## SOURCE DOCUMENT
"""

This rationale, in which the free world and the prison were analogous, with the former no less constraining than the latter, inverted normal assumptions and reference points, and turned the prison into the source rather than the target domain of the penal metaphor (Fludernik, 2005). It suggested a form of perspectival superiority, in which – drawing on Duncan (1996) – ‘by virtue of their seclusion and relative stillness’ (p 13), and freed from the trivial and mundane, the prisoner could ‘engage life at its most profound level’ (p11). In spatial terms, Duncan argues, the sense is of the prisoner being almost ‘above’ the world, ‘as if [surveying it] from an enormous height’ (p11) or fathoming it from a higher plane of consciousness. From this position, the prisoner believes that he or she operates with an unusual degree of moral and spiritual lucidity, and is able to see life for what it really is.
As Duncan (1996: 41) notes, from a psychoanalytic perspective, the idea that ‘one can be freer in prison because the real life is the life of the mind […] represents the use of a primitive defence mechanism: denial’. Yet she also recognises the possibility that prisoners may genuinely feel that they are able to transcend their physical environment, to ‘be in prison and yet be free’ (p 41), in terms of their inner existence. Certainly, some of the men who expressed this sense of being mentally or existentially free had educated themselves while in prison, forging an interior space of escape and fortification, and coming to see the world through a new prism. For others, forced to ‘rely on the isolated resources of their own subjectivity’ (Guenther, 2013: xii) and turning almost entirely inwards as their mental health disintegrated and they became pathologically ‘unhinged’ from the world’ (p xii), normal boundaries between the self and the exterior world collapsed.

"""

## SUPPLIED DATA
"""

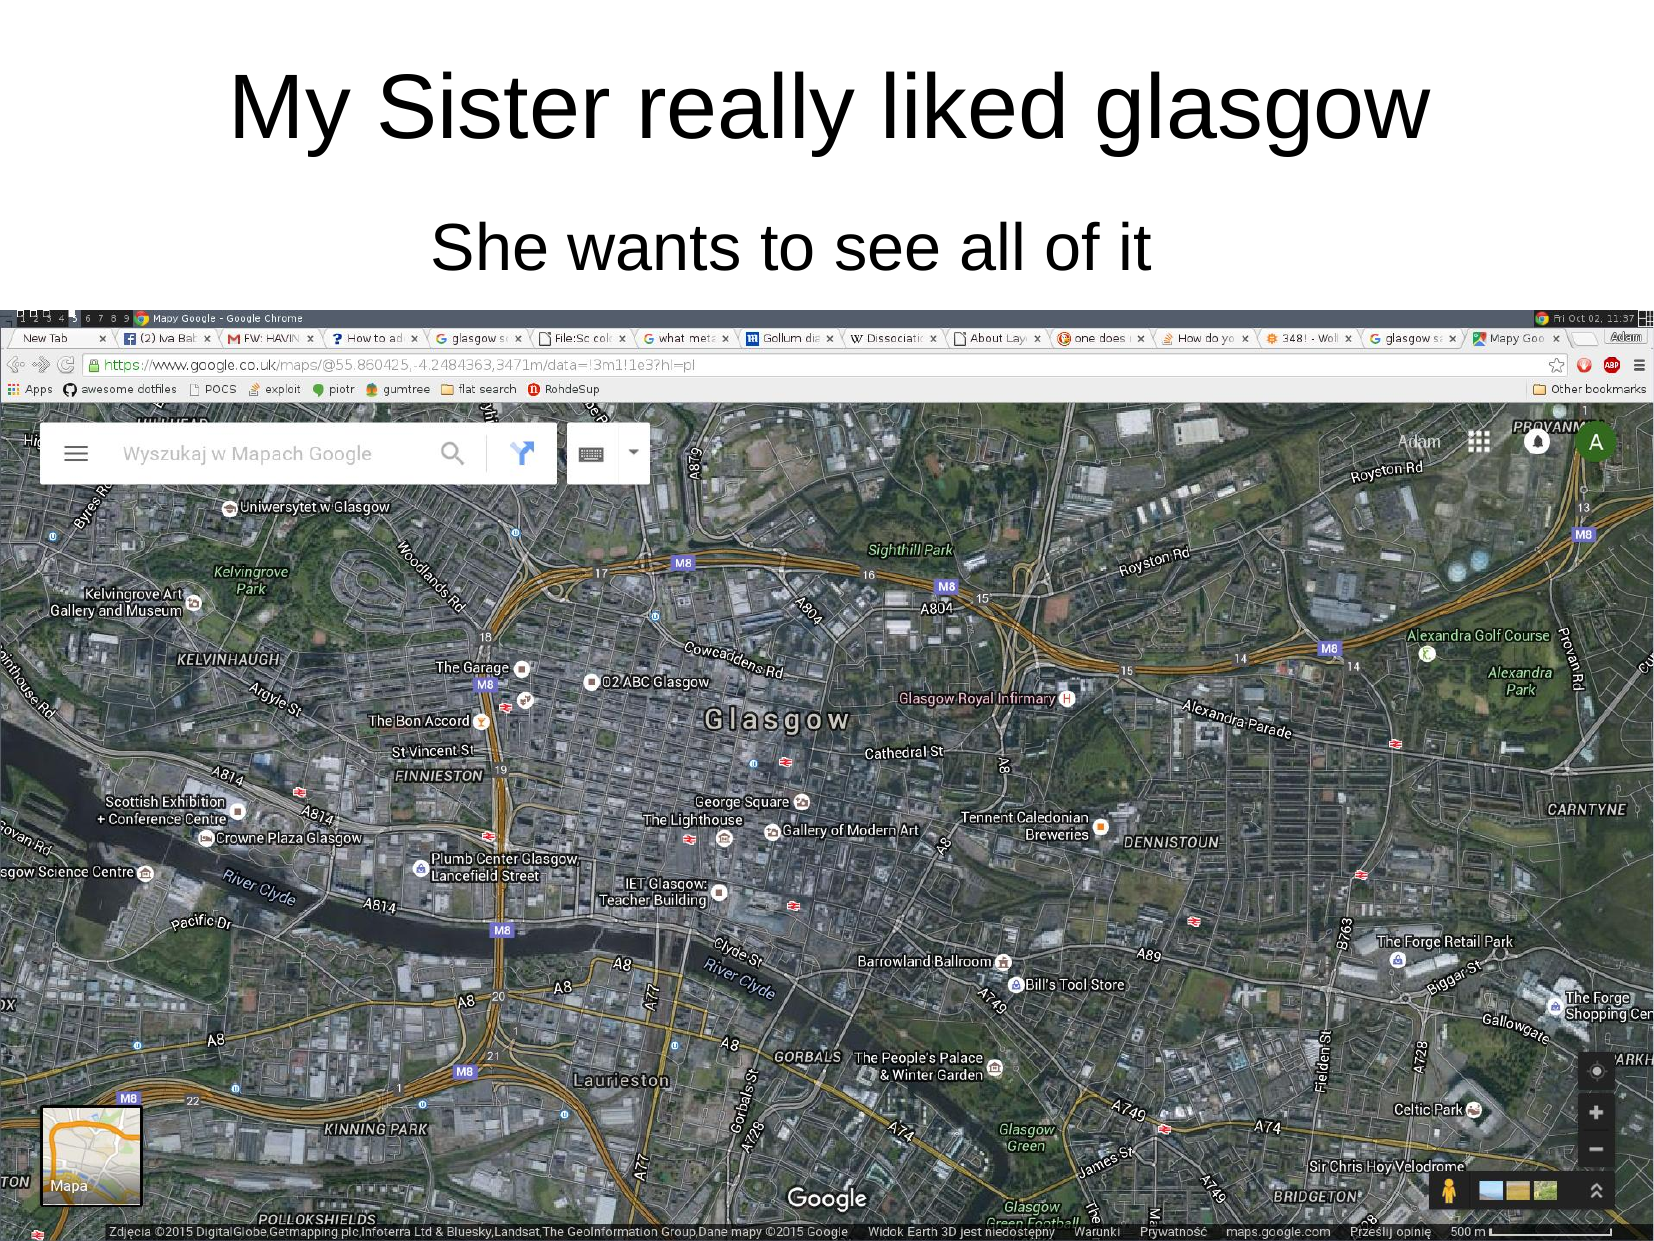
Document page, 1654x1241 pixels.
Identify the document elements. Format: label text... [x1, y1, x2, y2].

"""

## TASK TO CARRY OUT
Please answer this from the passage on prisoners and freedom: which primitive defense mechanism does Duncan say the idea of being freer in prison represents?

## CORRECT ANSWER
Denial.